EXCERPTED RECORDS:

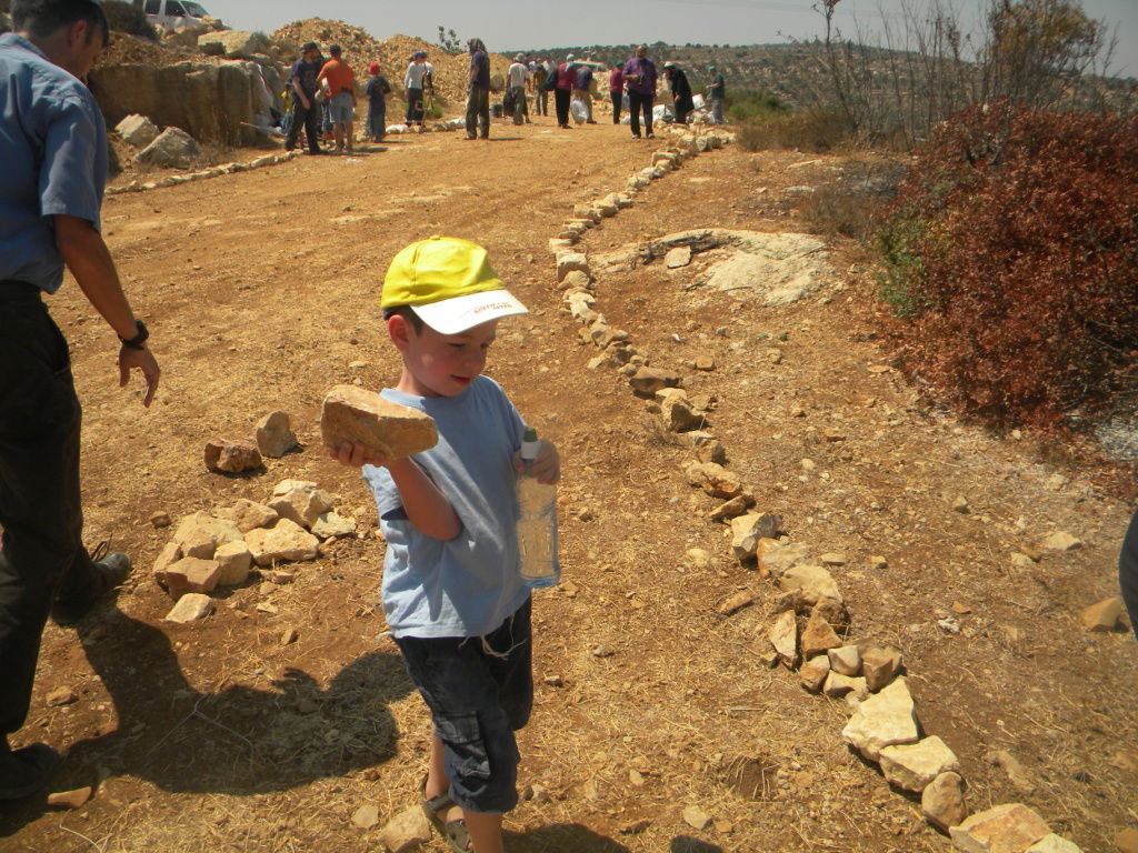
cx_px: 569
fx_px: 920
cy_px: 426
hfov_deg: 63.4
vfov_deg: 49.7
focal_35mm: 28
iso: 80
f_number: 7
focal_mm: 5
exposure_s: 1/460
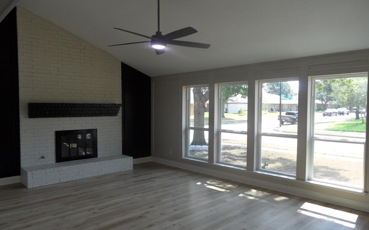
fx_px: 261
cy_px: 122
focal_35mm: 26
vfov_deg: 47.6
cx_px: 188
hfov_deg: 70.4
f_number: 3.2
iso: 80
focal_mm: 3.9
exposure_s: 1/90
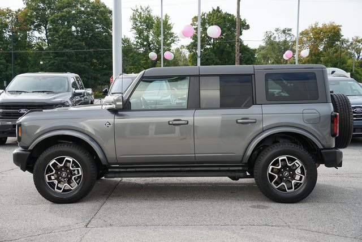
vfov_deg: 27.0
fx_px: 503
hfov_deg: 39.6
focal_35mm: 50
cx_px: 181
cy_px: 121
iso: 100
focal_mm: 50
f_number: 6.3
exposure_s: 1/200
...
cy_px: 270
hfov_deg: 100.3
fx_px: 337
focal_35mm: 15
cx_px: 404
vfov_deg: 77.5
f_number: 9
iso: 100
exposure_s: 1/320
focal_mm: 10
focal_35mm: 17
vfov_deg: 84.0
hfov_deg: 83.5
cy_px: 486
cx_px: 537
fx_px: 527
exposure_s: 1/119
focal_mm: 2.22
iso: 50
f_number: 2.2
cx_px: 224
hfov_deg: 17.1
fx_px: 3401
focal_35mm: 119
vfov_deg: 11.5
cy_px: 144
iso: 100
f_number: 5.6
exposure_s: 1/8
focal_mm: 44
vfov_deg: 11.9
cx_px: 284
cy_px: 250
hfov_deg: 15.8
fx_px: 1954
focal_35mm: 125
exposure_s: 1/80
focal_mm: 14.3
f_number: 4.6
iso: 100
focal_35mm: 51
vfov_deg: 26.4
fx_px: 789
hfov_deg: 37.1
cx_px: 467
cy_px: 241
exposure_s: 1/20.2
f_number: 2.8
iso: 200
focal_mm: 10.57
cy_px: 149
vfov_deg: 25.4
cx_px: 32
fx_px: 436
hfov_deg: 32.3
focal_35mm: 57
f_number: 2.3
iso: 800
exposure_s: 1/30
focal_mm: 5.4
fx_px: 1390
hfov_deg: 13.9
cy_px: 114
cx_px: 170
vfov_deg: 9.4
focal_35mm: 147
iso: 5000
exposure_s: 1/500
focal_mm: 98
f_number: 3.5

WHAT YOU HAVE TO DO: Only one stretch of the entries above is wanted: the lines from the one containing "hfov_deg: 100.3" through the one containing "f_number: 3.5". Please reproduce it exactly.

YOUR SOLUTION:
hfov_deg: 100.3
fx_px: 337
focal_35mm: 15
cx_px: 404
vfov_deg: 77.5
f_number: 9
iso: 100
exposure_s: 1/320
focal_mm: 10
focal_35mm: 17
vfov_deg: 84.0
hfov_deg: 83.5
cy_px: 486
cx_px: 537
fx_px: 527
exposure_s: 1/119
focal_mm: 2.22
iso: 50
f_number: 2.2
cx_px: 224
hfov_deg: 17.1
fx_px: 3401
focal_35mm: 119
vfov_deg: 11.5
cy_px: 144
iso: 100
f_number: 5.6
exposure_s: 1/8
focal_mm: 44
vfov_deg: 11.9
cx_px: 284
cy_px: 250
hfov_deg: 15.8
fx_px: 1954
focal_35mm: 125
exposure_s: 1/80
focal_mm: 14.3
f_number: 4.6
iso: 100
focal_35mm: 51
vfov_deg: 26.4
fx_px: 789
hfov_deg: 37.1
cx_px: 467
cy_px: 241
exposure_s: 1/20.2
f_number: 2.8
iso: 200
focal_mm: 10.57
cy_px: 149
vfov_deg: 25.4
cx_px: 32
fx_px: 436
hfov_deg: 32.3
focal_35mm: 57
f_number: 2.3
iso: 800
exposure_s: 1/30
focal_mm: 5.4
fx_px: 1390
hfov_deg: 13.9
cy_px: 114
cx_px: 170
vfov_deg: 9.4
focal_35mm: 147
iso: 5000
exposure_s: 1/500
focal_mm: 98
f_number: 3.5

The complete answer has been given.